Brett Sutton is the wrong choice for Victorian of the Year
Brett Sutton had a very difficult job and he didn’t do it well enough.
He makes a strange choice as Victorian of the Year, appointed by a group that knows its way around Melbourne but not necessarily its way around Melbourne’s thinking.
While a lot of criticism levelled at Sutton was excessive, he failed the Victorian community by being so extreme in his restrictions.
In turn, the Victorian government failed the electorate by not calling out the nonsense of closed playgrounds, all night curfews and the like.
I, for one, strongly supported the government following national cabinet, prime ministerial and mainstream health advice, particulary before sufficient vaccinations were made available and the globe slowly started heading in the right direction.
Restricting movement worked.
However, it’s a poor legacy that Melbourne became one of the world’s most locked down cities, damaging the community spirit and exacerbating the alarm that was coursing through every street.
It’s ironic that Gladys Berejiklian was found to be corrupt this week; millions of Victorians would have killed for the NSW experience during 2020.

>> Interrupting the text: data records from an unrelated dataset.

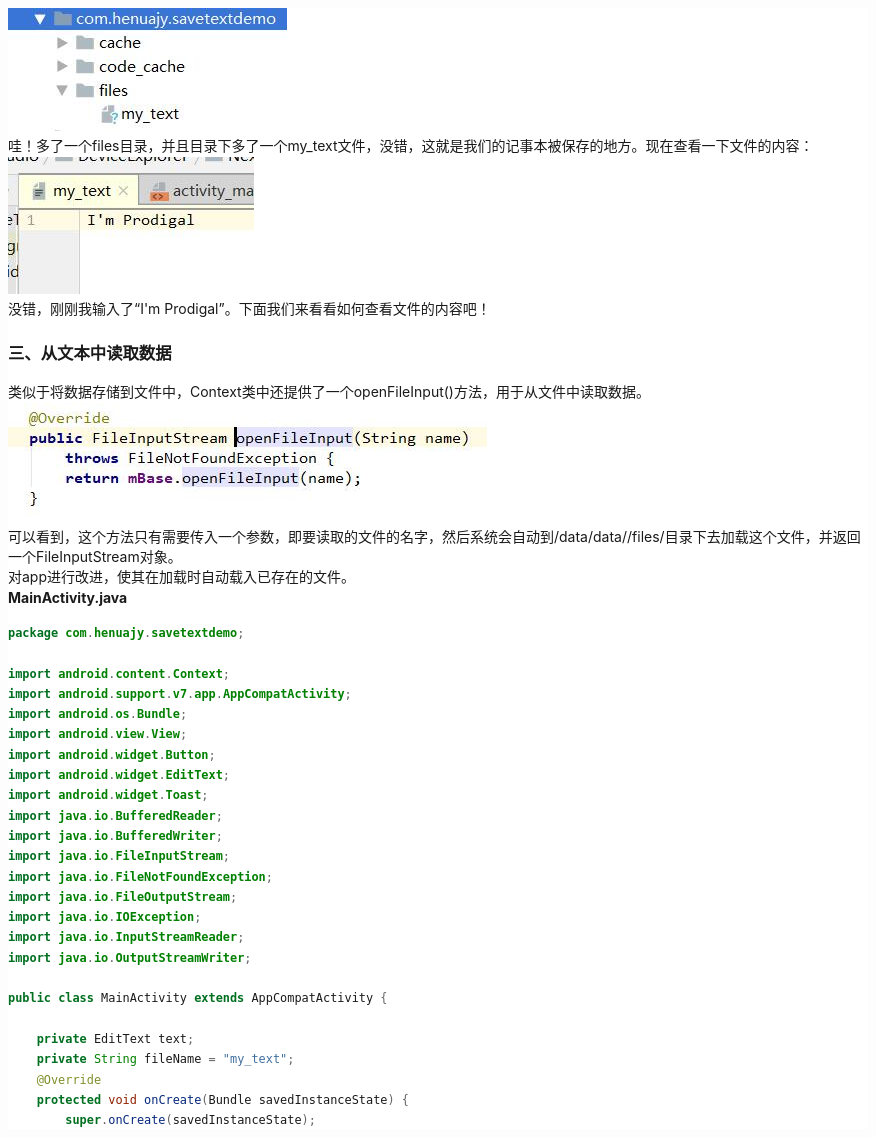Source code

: ![Avatrar](https://raw.githubusercontent.com/HdAlan/myBlogImages/master/Android%E4%B8%AD%E7%9A%84%E6%96%87%E4%BB%B6%E5%AD%98%E5%82%A8/storage_after_saveText.jpg)
</fancybox>  
哇！多了一个files目录，并且目录下多了一个my_text文件，没错，这就是我们的记事本被保存的地方。现在查看一下文件的内容：  
<fancybox>
![Avatrar](https://raw.githubusercontent.com/HdAlan/myBlogImages/master/Android%E4%B8%AD%E7%9A%84%E6%96%87%E4%BB%B6%E5%AD%98%E5%82%A8/saved_text_content.jpg)
</fancybox>  
没错，刚刚我输入了“I'm Prodigal”。下面我们来看看如何查看文件的内容吧！
### 三、从文本中读取数据
类似于将数据存储到文件中，Context类中还提供了一个openFileInput()方法，用于从文件中读取数据。  
<fancybox>
![Avatrar](https://raw.githubusercontent.com/HdAlan/myBlogImages/master/Android%E4%B8%AD%E7%9A%84%E6%96%87%E4%BB%B6%E5%AD%98%E5%82%A8/method_openFileInput.jpg)
</fancybox>  
可以看到，这个方法只有需要传入一个参数，即要读取的文件的名字，然后系统会自动到/data/data/<package name>/files/目录下去加载这个文件，并返回一个FileInputStream对象。  
对app进行改进，使其在加载时自动载入已存在的文件。  
**MainActivity.java**  
```java
package com.henuajy.savetextdemo;

import android.content.Context;
import android.support.v7.app.AppCompatActivity;
import android.os.Bundle;
import android.view.View;
import android.widget.Button;
import android.widget.EditText;
import android.widget.Toast;
import java.io.BufferedReader;
import java.io.BufferedWriter;
import java.io.FileInputStream;
import java.io.FileNotFoundException;
import java.io.FileOutputStream;
import java.io.IOException;
import java.io.InputStreamReader;
import java.io.OutputStreamWriter;

public class MainActivity extends AppCompatActivity {

    private EditText text;
    private String fileName = "my_text";
    @Override
    protected void onCreate(Bundle savedInstanceState) {
        super.onCreate(savedInstanceState);
```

During 2020, when the Victorian government dropped the Covid-19 ball under incredible pressure, there were informal discussions about whether or not Sutton should be removed as Chief Health Officer.
The government conclusion was that it would be political suicide to jetison the bloke in charge of the pandemic response.
The chief attribute he brought to the table, according to people who worked closely with him, was a detached calm, even at the height of the response.
This goes some way towards explaining why Sutton was held to be so popular among parts of the community. Principally, it seems, older women who warmed to his press conference manner.
It speaks volumes that when Sutton recently announced he was moving on as CHO, Dan Andrews was not by his side.
Andrews understands the optics. The people who chose Sutton to be Victorian of the Year don’t.
Sutton was not a bad person, but he was the wrong bloke for the pandemic job.